03:06:34 PM Oct 2nd 2015
This may be more YMMV, but this troper has to disagree with the evaluation of the first book of the Wheel of Time, the Eye of the World. Whether it borrows from fantasy conventions or not, it's the only book (at least the only one of the first 10) where the plot moves along at a good pace for the entire novel. It's interesting throughout. The second book in the series, The Great Hunt introduced a plot structure that Jordan would use in every subsequent novel he wrote: Major important events/revelations in the first 50 pages, then 500 pages of filler during which plot points and characters advance slowly or not at all, then a major, often world-changing climax that has you wanting to start the next book immediately. From a story structure standpoint, that sounds more like Jumping The Shark than Growing the Beard to me.
04:45:49 PM Oct 2nd 2015
That's why Growing The Beard itself is YMMV. You might think the work in question jumped the shark, but many others believe otherwise.

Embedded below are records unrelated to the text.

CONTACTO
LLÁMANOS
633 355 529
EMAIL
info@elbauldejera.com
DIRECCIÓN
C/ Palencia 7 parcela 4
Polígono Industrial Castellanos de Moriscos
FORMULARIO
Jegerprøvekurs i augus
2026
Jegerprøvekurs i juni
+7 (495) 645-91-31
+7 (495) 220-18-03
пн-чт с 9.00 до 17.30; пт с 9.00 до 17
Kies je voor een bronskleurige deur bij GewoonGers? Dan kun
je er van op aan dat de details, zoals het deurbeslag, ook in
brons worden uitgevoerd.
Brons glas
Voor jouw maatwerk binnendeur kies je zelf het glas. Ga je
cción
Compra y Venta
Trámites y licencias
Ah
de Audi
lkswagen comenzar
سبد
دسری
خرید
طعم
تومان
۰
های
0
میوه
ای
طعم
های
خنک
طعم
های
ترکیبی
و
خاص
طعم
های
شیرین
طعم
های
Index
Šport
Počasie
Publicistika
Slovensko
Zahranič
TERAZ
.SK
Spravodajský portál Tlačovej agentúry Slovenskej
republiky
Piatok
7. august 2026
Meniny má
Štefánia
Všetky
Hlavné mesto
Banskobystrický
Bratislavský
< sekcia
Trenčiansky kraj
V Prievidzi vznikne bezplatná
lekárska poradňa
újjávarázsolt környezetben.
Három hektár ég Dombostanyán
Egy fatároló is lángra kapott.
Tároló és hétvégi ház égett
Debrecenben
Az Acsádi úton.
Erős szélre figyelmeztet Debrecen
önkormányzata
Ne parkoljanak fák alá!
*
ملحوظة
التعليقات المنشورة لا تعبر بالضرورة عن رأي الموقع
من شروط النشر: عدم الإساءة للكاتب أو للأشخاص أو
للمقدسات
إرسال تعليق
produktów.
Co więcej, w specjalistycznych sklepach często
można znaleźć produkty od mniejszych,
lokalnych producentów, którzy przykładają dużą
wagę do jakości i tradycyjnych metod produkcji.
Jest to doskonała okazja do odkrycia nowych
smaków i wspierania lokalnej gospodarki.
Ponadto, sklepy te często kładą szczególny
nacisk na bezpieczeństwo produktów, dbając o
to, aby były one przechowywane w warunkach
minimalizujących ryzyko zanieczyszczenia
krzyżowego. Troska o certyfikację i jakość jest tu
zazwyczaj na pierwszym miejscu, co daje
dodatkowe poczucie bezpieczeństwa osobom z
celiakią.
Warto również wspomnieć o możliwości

Also, I'm afraid your edit on the page was natter, so I reverted it (I also reverted the piece of natter you were responding to).
01:44:23 PM Feb 5th 2013
IMO the example of LOTR doesn't really fit this trope and should probably be removed: 'A moment like this for The Lord of the Rings appears in The History Of The Lord of The Rings. We see several early drafts of the beginning of the book that would become The Fellowship of The Ring. They are all very similar, in construction and tone, to The Hobbit. The original villain of the piece was always intended to be the Necromancer mentioned in The Hobbit. However Tolkien's original interpretation made him a fairly light-hearted, almost mischievous villain. However, somewhere along the line (in a moment which, sadly, Christopher Tolkien could find no record of) Tolkien changed it so that the Lord of The Rings was actually Sauron, the villain from his Numenor legend. Tolkien then saw that the legend of the rings could be used as a way to explain how Sauron survived the destruction of Numenor. With the Smaug-like villain replaced by a character who was, for all intents and purposes, Satan, the book became more grounded and the story got much, much darker; growing into the legendary saga we have today. This dragged many other characters along with it - Aragorn, the wandering king-in-exile, was originally Trotter, a rather silly but experienced hobbit who dressed himself as a man and stood on stilts. Note that the Necromancer was explained to have been an alias of Sauron.'
04:48:11 AM Jan 20th 2013
edited by Candi
edited by Candi
"Or the Lord Vetinari in The Colour of Magic (Word Of God had to step in and confirm that it was the same Patrician, and not one of his thoroughly insane predecessors) to the Magnificent Bastard of the Moist Von Lipwig books." Then the History Monks have been at work again, since Night Watch makes it fairly clear that it was Vetinari's predecessor in The Colour of Magic. But that's Discworld for you.